Долго ли мы уже здесь находимся. Я совсем потерял чувство времени.
Все замерзли, нужно рассчитаться с похоронной командой. Наверно, они уже заждались меня в предвкушении «горячительного».
Их можно понять, работать на кладбище, каждый раз видеть смерть, да еще в такую холодину. Без водки тут никак не справиться.
О чем я только думаю? О смерти, да сейчас я думаю о ней.
Вот уже и началась новая веха в моей жизни. Кладбище теперь не будет для меня чем-то непонятным, чем-то не связанным с моей жизнью. С этого дня мне, наверное, придется здесь бывать регулярно.
Ходят же люди на кладбище по каким-то дням, надо бы узнать – по каким.
Сейчас поймал себя на мысли, как беспечно я к этому отношусь. Вот это и есть издержки воспитания маленького человечка, родившегося и выросшего рядом с постоянным горем других.
В окружении лагерных бараков, сторожевых вышек и кладбищенских колышков, детские игры в мушкетеров с фехтованием на шпагах из берцовых костей, то есть на Колыме. Тут любая психика даст такую кривизну, что никакому Фрейду не снилось.
Как же все это можно представить себе теперь, спустя 30 лет, а тогда ничего, все было как должное. Слишком много смерти было вокруг, чтобы придавать значение психике. Главное – жизнь, а ее качество далеко не на первом месте. Наверное, невозможно поверить, но иного объяснения нет – только генетика позволяет мне оставаться таким трезвым, всегда и несмотря ни на что.
Вот она кровь самураев. Людей, еще пятьсот лет назад понимавших необходимость и важность достойной смерти и поэтому не знавших страха.
Все и всегда говорили, как мы не похожи с отцом внешне, вернее, я не похож на него. Но как схож наш образ мыслей, поведение, жесты и даже мимика.
Я во всем хотел ему подражать. Мне всегда хотелось быть на него похожим, чтобы все и всегда понимали, что я его сын – и по крови, и по духу. И раз уж нет между нами внешней схожести, пусть она будет духовной.
А что еще может быть таким действенным, как генная память?

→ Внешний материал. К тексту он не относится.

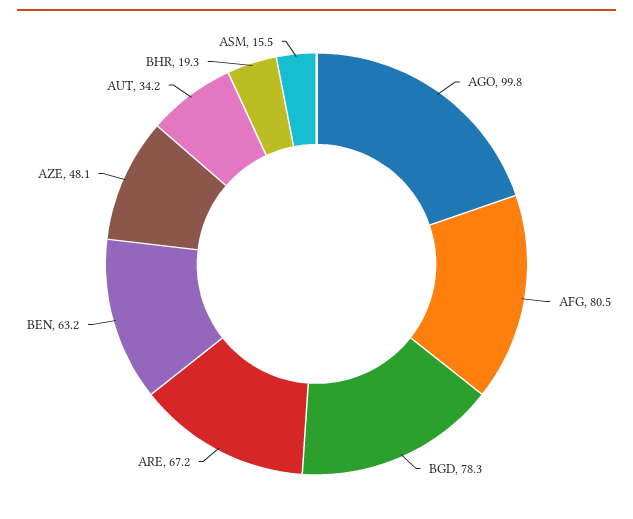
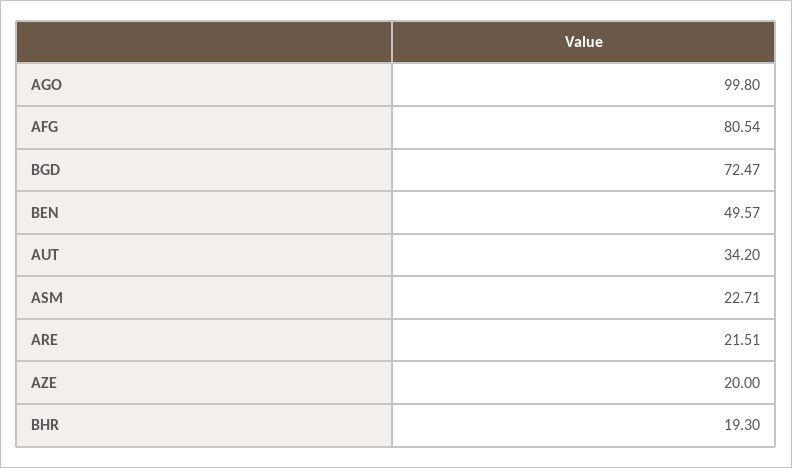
BGD: 78.3 -> 72.47
ARE: 67.2 -> 21.51
BEN: 63.2 -> 49.57
AZE: 48.1 -> 20
ASM: 15.5 -> 22.71

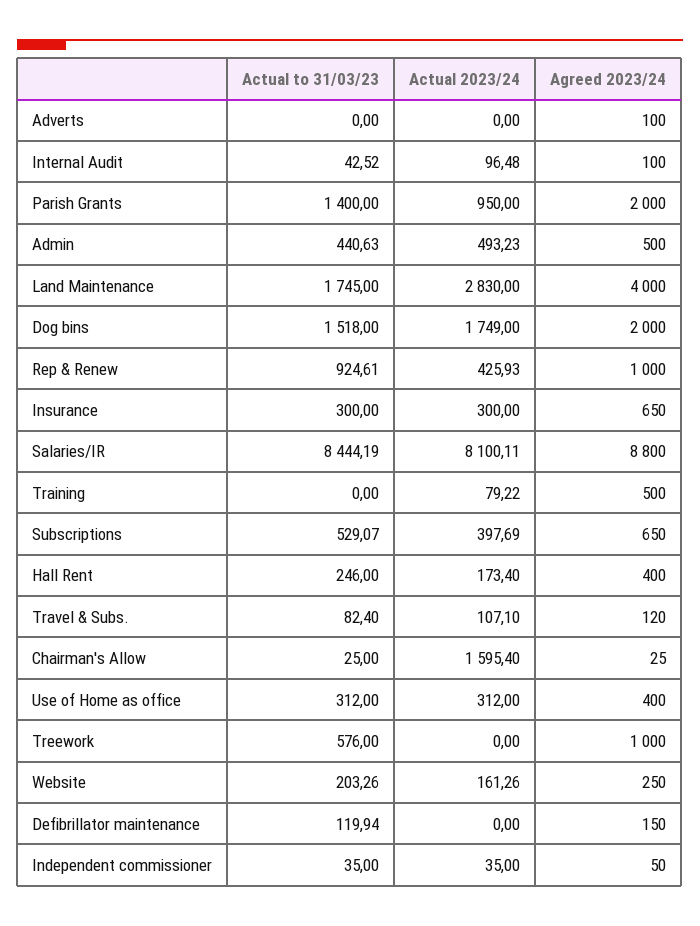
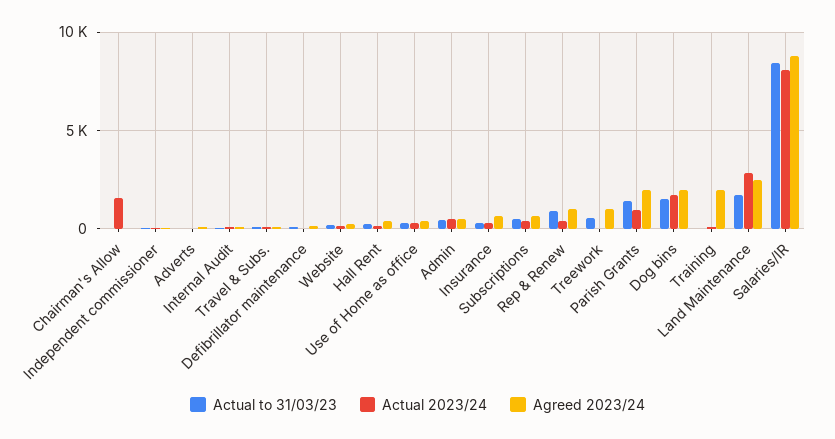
Agreed 2023/24, Land Maintenance: 4000 -> 2500
Agreed 2023/24, Training: 500 -> 2000

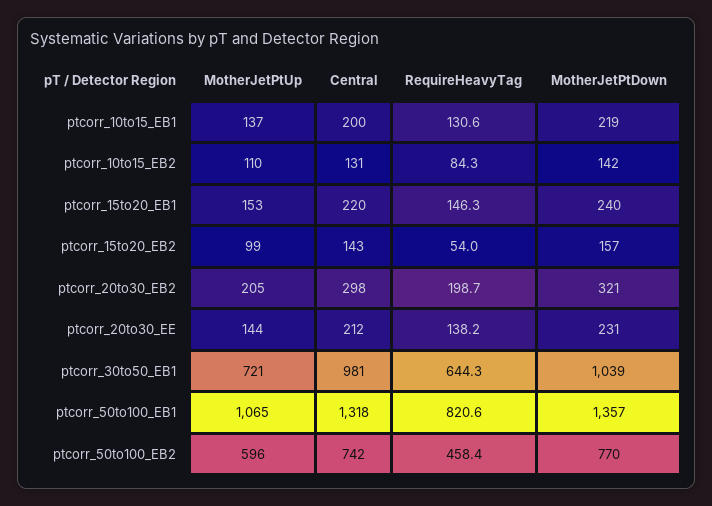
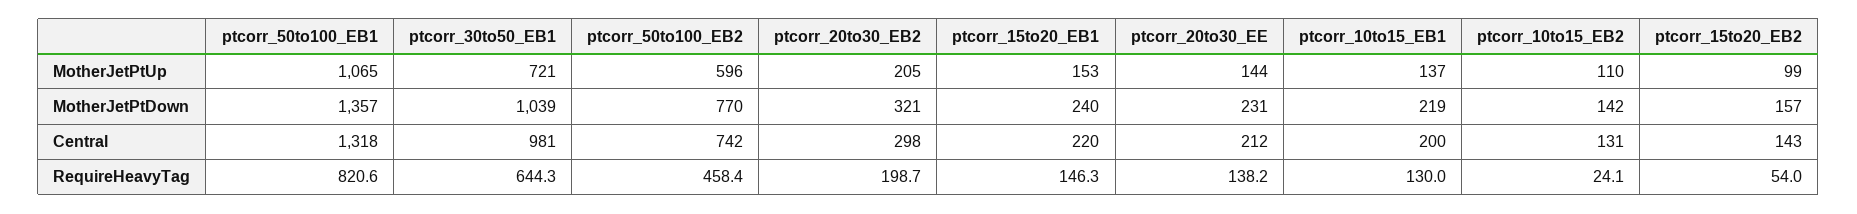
RequireHeavyTag, ptcorr_10to15_EB1: 130.6 -> 130
RequireHeavyTag, ptcorr_10to15_EB2: 84.3 -> 24.1

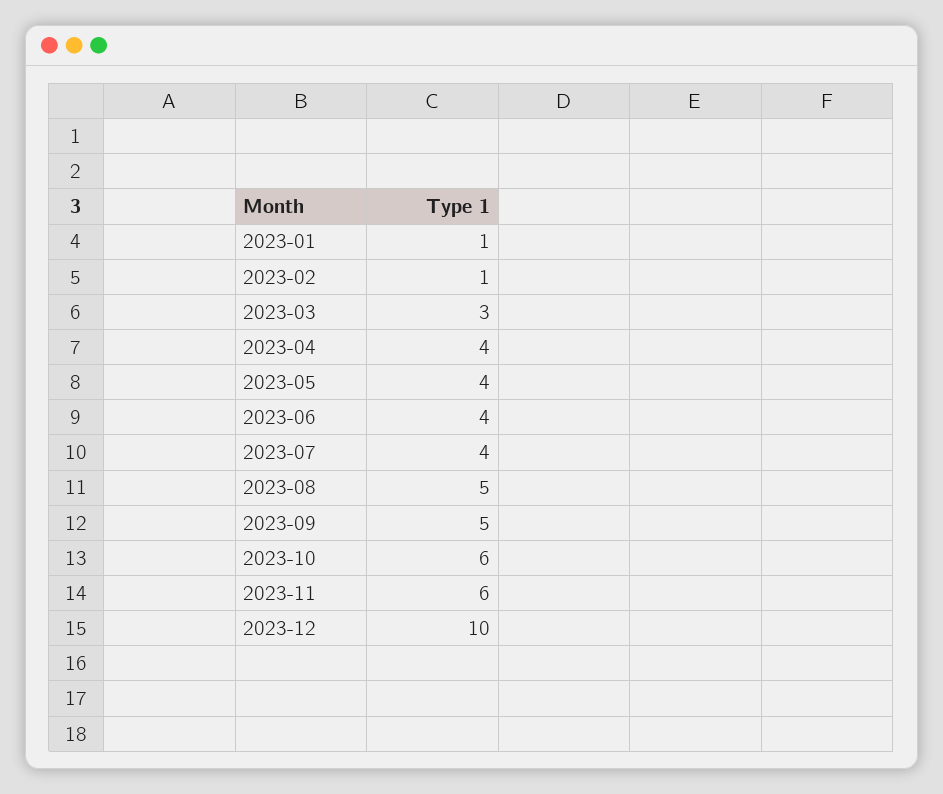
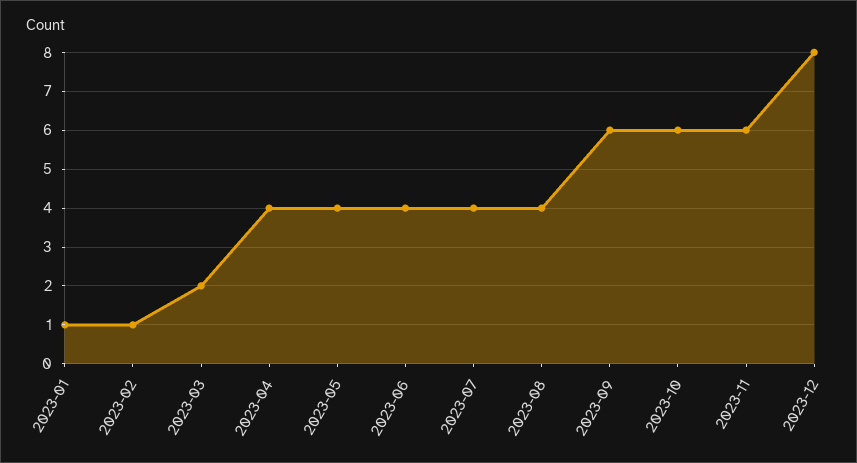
2023-03: 3 -> 2
2023-08: 5 -> 4
2023-09: 5 -> 6
2023-12: 10 -> 8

Воспитание? Вряд ли. Какое уж тут воспитание, скорее – его отсутствие.
Мы были предоставлены сами себе. Очень болезненная передача опыта и ошибок от одного лба к другому.
Школа? Не хотелось бы мне называть воспитанием то, что мы получали в школе.
Обучаясь в здании с видом на лагерные руины, какая уж там может быть эстетика и педагогика, как для учеников, так и для учителей. Все в подкорке, в подсознании.
С самого рождения и до сегодняшних дней вид кладбищ и лагерей вызывает умиление и воспоминание о детстве.
А вот память предков это уже вне понимания, это настолько нереально, и необъяснимо, но, однако же, верно. Это есть, с полной уверенностью говорю, я всегда это чувствовал – есть.
Иначе, откуда взяться этой большой и непонятной любви к тем местам, о которых только и слышал из рассказов отца, да видел несколько картинок по телевизору.
Что еще может так тянуть в неизвестность, туда к цветущей сакуре, прочь от этой промерзшей земли, сохраняя сознание в чистоте и даря надежду на все лучшее, я это называю памятью предков, светом, ведущим по жизни меня – Алексея Александровича Торопова.